I guess I'd buy argument #1 if Newport on the Levee and Easton Town Center in Columbus hadn't both been completed while the Banks languished in development hell.
Argument #2 is great, but it still doesn't explain why the Banks took so long to break ground. The project started planning in 1996 and didn't break ground until 2007. I agree that the task of building something in a flood plain and so close to the river is a daunting task, but it's a task that could've been started years ago.
Argument #3 speaks to my previous point about gross incompetence from elected officials. The lease with Bengals was bad business from top to bottom.
Argument #4 would make sense if it wasn't for the fact that the project was concieved during one of the biggest economic upswings in US history.

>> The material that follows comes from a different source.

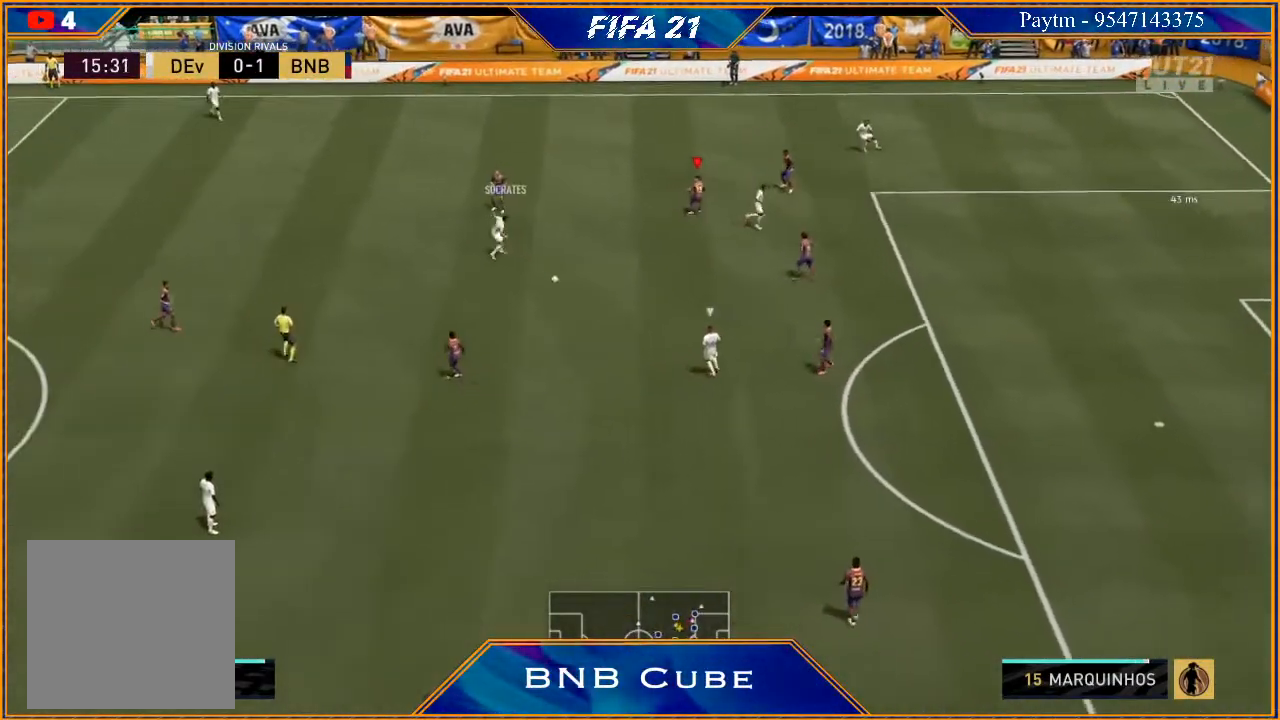
{"buttons": ["R2"], "left_stick": "down", "right_stick": "center", "events": [[233, "L2", "up"]]}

And, honestly, I don't buy Argument #5 at all. It really *isn't* all that amazing of a project. They built two sports facilities -- which has been done in any number of places over the last 20 years including places like Pittsburgh, Baltimore, Cleveland, Seattle, Philadelphia, and Washington. The museum they constructed is low-foot traffic and doesn't fit much with the "entertainment destination" vibe the rest of the Banks is going for.
And, on the retail/dining aspect, the project is woefully underwhelming. What we have, after years of planning, starts, and stops is basically a few bars, a couple places to eat, and some overpriced apartments. There is nothing by way of retail or things that would be a draw on weeknights when the Reds aren't playing. The museum isn't the type of thing that gets parents to load up the car for a fun day/night out like a COSI-type museum would have been.There's no movie theater / playhouse / concert hall / comedy club / etc. type of entertainment venue, there's no shopping -- hell, there isn't even a place to grab coffee and hang out if you don't want to get drunk on a work night. That's a massive failure of design, IMO -- and it'll be seen as such when the place is a ghost time during the winter and when the Reds are road-tripping.
When the Banks was planned, it was envisioned as something that could redefine downtown and provide people a reason to come back. As it stands, the Banks is really just a spot to watch a game and things to do right before or right after. That'll be fun this year, but it's sad considering what a missed opportunity it was.